New investors start in darkness and typically don’t know the difference between an exchange traded fund and a mutual fund, he said. Eventually they might compare their portfolio’s performance with benchmarks and wonder about shortfalls. They might start learning about index funds and find out that 80 percent of index funds outperform actively managed money, he said.

Then, investors learn why index funds outperform: They have low or no fees. They might fire their adviser, he said, but then investors get lost in the complexity of searching for the perfect portfolio of index funds. They may keep adding on until  “you’ve got a hodge podge of stuff and you don’t know what you got,” he said.

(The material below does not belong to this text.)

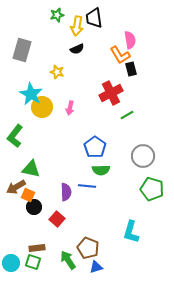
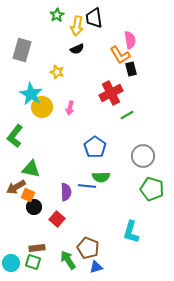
green star: rotated 16 degrees counterclockwise
green semicircle: moved 7 px down
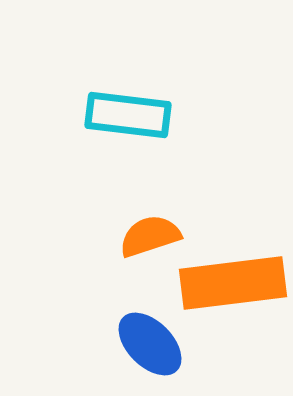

So, then, it’s back to managers who ask simplistic questions and say they will construct the perfect portfolio, which Ferri likened to “the cow flying over the moon.”

To help out, Ferri developed six Core-4 portfolios (shown at core-4.com), which use index funds and are broken into subtypes, depending on an investor’s risk tolerance.

For example, the low-risk “Classic Core-4” has an 80 percent allocation to a U.S. investment-grade bond index fund, 12 percent to a total U.S. market index fund, 2 percent to a U.S. real estate index fund and 6 percent to an international stock index fund. The aggressive “Classic Core-4” has 20 percent in bonds, 48 percent in the U.S. stock index, 8 percent in the real estate index and 24 percent in international stock index.

There are variations on the Core-4, such as one that emphasizes income and others that include global markets or are socially conscious.

Ferri still sees a role for advisers. They can help investors develop a written investment policy and strategies for when circumstances change. As behavioral coaches, they can provide discipline and experience to investors who need it.

Indeed, Ferri Investment Solutions offers advice for an hourly rate.